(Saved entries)

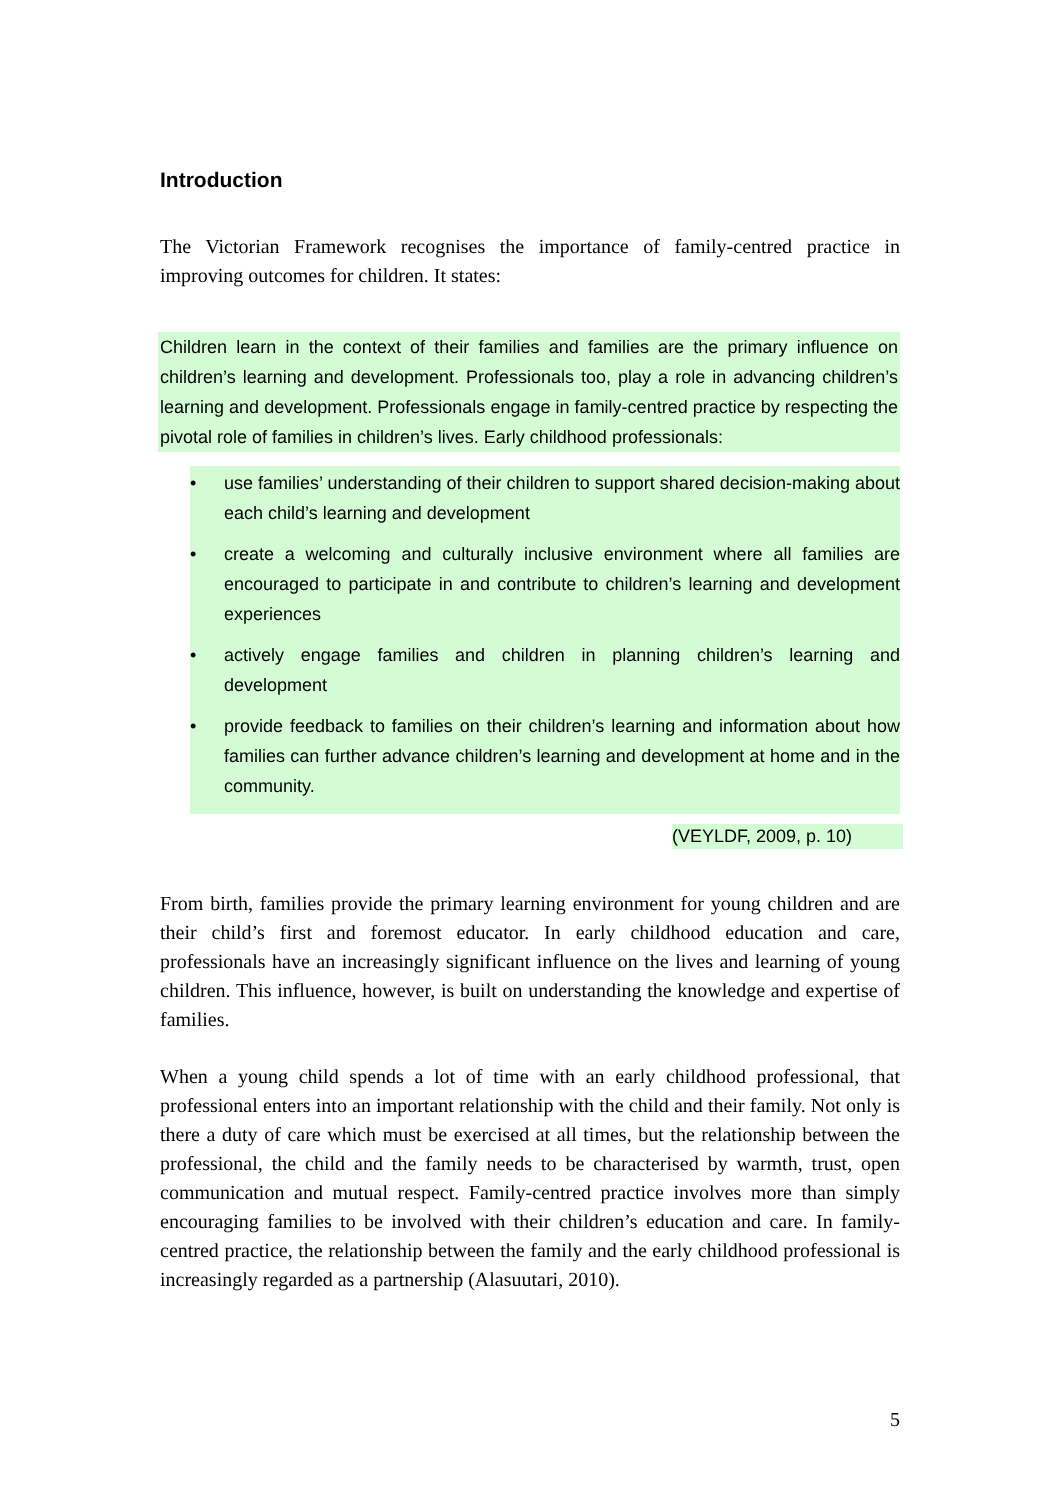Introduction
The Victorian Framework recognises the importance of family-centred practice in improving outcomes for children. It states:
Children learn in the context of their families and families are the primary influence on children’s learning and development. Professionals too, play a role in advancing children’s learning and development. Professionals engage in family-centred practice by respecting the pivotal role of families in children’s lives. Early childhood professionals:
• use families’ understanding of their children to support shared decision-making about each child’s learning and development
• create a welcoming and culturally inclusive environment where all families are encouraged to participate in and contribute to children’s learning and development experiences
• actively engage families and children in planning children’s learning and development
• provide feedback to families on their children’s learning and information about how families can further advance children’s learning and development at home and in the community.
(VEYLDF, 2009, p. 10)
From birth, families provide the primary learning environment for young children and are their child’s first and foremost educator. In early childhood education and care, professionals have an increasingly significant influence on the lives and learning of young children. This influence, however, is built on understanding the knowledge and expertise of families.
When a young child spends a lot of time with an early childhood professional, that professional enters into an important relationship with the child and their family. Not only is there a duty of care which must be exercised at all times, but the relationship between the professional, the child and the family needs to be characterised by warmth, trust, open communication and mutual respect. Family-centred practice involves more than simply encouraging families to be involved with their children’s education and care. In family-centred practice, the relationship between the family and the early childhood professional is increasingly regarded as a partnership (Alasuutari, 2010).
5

--

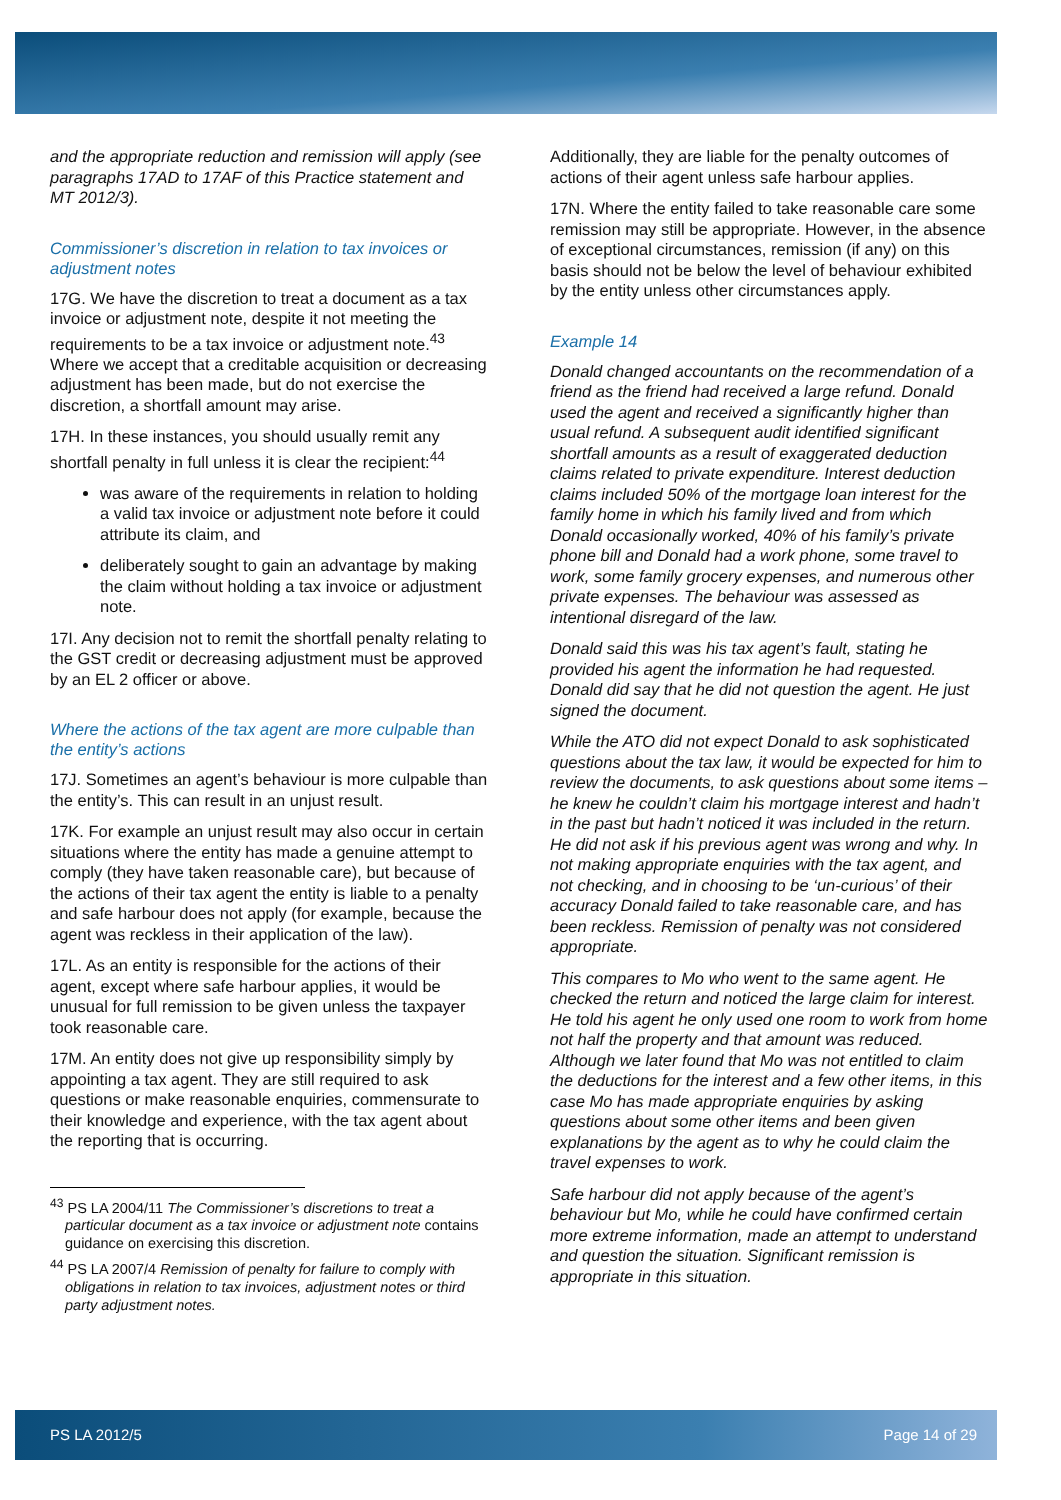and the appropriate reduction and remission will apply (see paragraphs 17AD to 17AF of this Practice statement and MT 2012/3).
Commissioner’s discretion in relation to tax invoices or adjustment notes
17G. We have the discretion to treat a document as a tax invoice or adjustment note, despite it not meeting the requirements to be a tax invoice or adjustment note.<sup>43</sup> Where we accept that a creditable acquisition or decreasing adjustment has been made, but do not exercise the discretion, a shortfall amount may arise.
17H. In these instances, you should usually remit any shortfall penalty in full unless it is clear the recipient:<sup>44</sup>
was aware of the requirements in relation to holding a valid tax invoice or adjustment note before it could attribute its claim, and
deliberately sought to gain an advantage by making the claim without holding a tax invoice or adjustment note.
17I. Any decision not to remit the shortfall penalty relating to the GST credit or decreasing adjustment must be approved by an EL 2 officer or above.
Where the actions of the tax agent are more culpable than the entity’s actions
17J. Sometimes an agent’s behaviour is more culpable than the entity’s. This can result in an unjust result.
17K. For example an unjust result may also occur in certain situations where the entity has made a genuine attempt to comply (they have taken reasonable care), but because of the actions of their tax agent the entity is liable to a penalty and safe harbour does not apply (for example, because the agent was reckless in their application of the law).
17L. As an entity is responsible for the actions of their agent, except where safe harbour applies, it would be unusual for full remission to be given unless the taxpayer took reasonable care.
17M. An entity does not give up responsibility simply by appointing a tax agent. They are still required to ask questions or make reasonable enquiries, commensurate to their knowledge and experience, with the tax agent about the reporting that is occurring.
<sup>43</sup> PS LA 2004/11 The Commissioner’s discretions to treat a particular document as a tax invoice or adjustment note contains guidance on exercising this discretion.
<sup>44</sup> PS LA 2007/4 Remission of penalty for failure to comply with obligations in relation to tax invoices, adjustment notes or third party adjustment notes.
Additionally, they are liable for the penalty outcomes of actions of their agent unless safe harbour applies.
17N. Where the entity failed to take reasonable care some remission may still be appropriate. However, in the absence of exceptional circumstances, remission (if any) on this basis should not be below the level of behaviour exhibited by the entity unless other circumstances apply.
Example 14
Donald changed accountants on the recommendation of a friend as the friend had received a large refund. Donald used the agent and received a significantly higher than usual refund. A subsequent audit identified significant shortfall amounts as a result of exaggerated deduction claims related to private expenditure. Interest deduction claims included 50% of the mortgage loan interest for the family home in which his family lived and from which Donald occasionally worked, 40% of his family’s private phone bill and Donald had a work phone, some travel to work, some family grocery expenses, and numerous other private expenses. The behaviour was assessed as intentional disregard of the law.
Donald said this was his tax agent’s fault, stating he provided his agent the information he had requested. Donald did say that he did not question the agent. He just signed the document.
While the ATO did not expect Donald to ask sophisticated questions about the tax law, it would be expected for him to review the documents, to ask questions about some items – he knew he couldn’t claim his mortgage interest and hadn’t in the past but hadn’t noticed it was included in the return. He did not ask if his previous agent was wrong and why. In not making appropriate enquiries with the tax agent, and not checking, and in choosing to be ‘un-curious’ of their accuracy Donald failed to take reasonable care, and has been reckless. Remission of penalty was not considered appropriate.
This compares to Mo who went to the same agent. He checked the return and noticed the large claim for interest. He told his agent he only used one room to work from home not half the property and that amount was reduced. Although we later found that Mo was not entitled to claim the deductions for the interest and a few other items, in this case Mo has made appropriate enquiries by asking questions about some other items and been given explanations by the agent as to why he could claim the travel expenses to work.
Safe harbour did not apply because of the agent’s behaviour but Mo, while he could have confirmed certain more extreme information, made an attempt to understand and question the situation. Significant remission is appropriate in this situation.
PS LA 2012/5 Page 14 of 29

* Try it: Only the lines above starting at the one containing "17J. Sometimes an" and ending at the one containing "17K. For example", both included, are to be returned, exactly as they read.

* Task answer:
17J. Sometimes an agent’s behaviour is more culpable than the entity’s. This can result in an unjust result.
17K. For example an unjust result may also occur in certain situations where the entity has made a genuine attempt to comply (they have taken reasonable care), but because of the actions of their tax agent the entity is liable to a penalty and safe harbour does not apply (for example, because the agent was reckless in their application of the law).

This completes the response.